Growing green - Caterpillars: Garden friend or enemy?It seems that those of us with gardens or flowers to keep luscious and healthy throughout the growing season are always dealing with some sort of garden pest. Why is it that the tastiest snack has to be the most gorgeous or best producing plant in the yard?
By: Janelle Lanoue, U of M Extension intern, Alexandria Echo Press
It seems that those of us with gardens or flowers to keep luscious and healthy throughout the growing season are always dealing with some sort of garden pest. Why is it that the tastiest snack has to be the most gorgeous or best producing plant in the yard?
Because we usually associate bugs with garden destruction, it seems as soon as we see one, we’re always eager to figure out how to get rid of it. What we do not consider is that some bugs are beneficial!
In the past couple of weeks, we have had several calls about caterpillars. These critters are large enough for us to see and can munch away an entire row of the garden in one afternoon. However, not all caterpillars are the same – some may be just friendly garden visitors! It is very important to know the difference between garden friends and enemies and the proper way to control the curious guests.
Caterpillars are actually immature moths and butterflies, which go through several stages of development (egg, larva/caterpillar and pupa) before the winged adults emerge. The larva/caterpillar stage of development is called the “feeding stage.” These critters are constantly munching on leaves and plants and grow very rapidly before entering the cocoon or pupa stage where they transform into their adult selves.
The most interesting critter sighting around the area this summer has been the white-lined sphinx moth. This moth is commonly misidentified as a hummingbird at first glance. They hover over flowers with a fast wing beat pattern, uncoil and inject their long sucking mouthparts into the nectarines of plants.

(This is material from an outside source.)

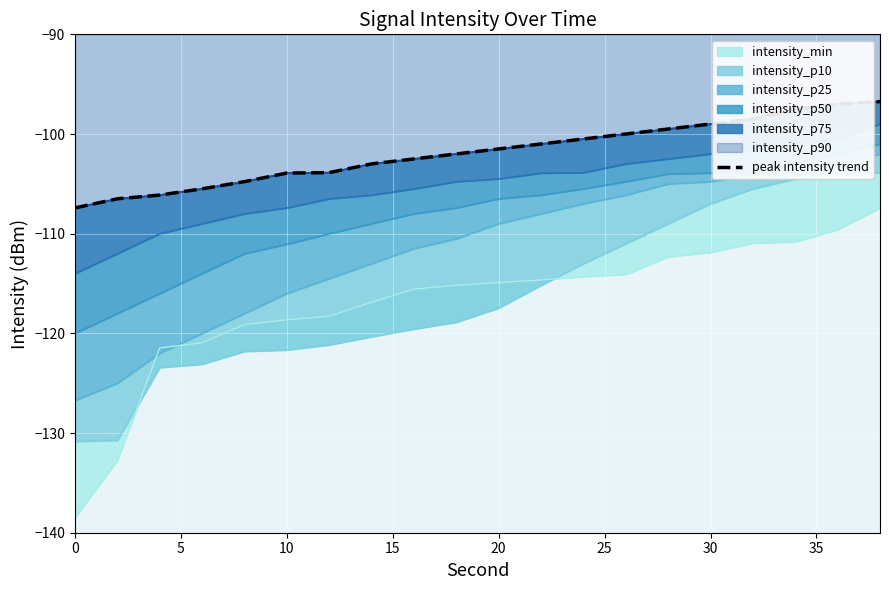

True or false: the data has more than 0 interior local peaks.

False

The caterpillars of the sphinx moths are extremely large. At maturity, the caterpillars measure about three inches in length. They are commonly green in color but, in rare occasions, may be black. Though many caterpillars, including the white-lined sphinx, enjoy a snack full of green leaves and flowers, they rarely occur in large enough numbers to do any destruction.

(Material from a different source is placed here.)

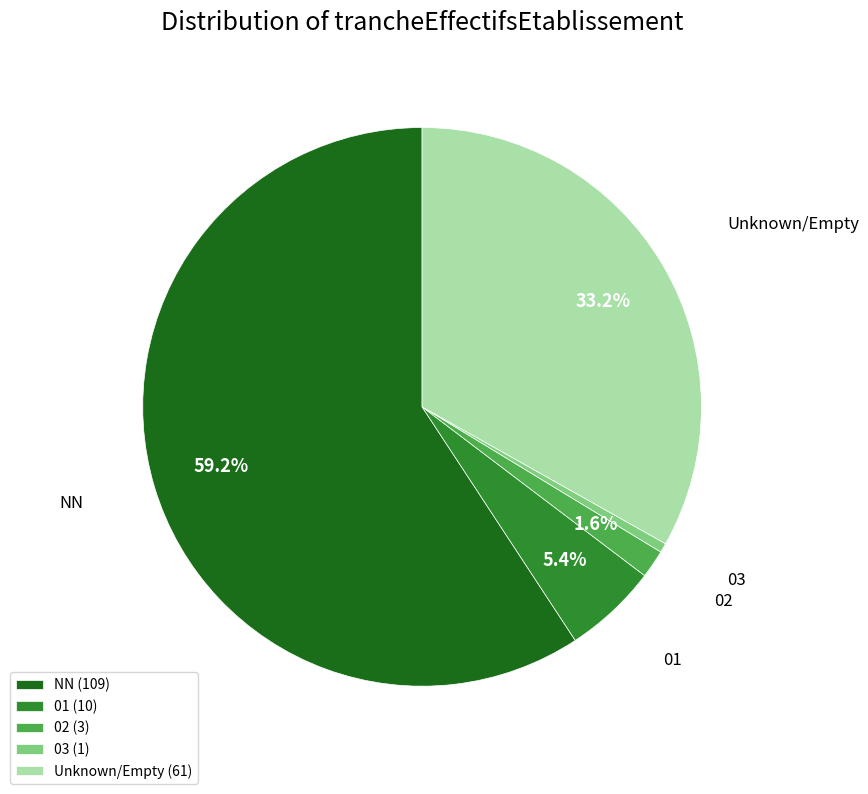

How many slices are in this pie chart?

5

Control of unwanted garden company seems to take priority over considering if it is just a friendly visitor. Most of the time, we just start spraying! Before you do anything about your caterpillars, you should answer a couple of questions:
--What kind of caterpillars do you have? Helpful caterpillar identification guides can be found at www.butterfliesandmoths.org/identification_tools.
--Are they doing any serious damage to your garden? If not, it is suggested to leave them be. The caterpillars will soon spin their cocoons and settle in. If they are munching away at your prize winning tomato plant, consider just picking them off and moving them onto something less valued.
--If they are damaging your harvest or seriously injuring ornamental plants, there are a couple of natural options available. You can buy a product called Bacillus thuringiensi – or BT. It’s a natural bacteria that is toxic to caterpillars, but does not affect any other insects, animals or humans. The one thing to consider about BT is that it kills all caterpillars. If you wish to just get rid of the destructive ones, consider picking them off and putting them into a bucket of soap and water. This way, you have more control over which caterpillars will be eliminated.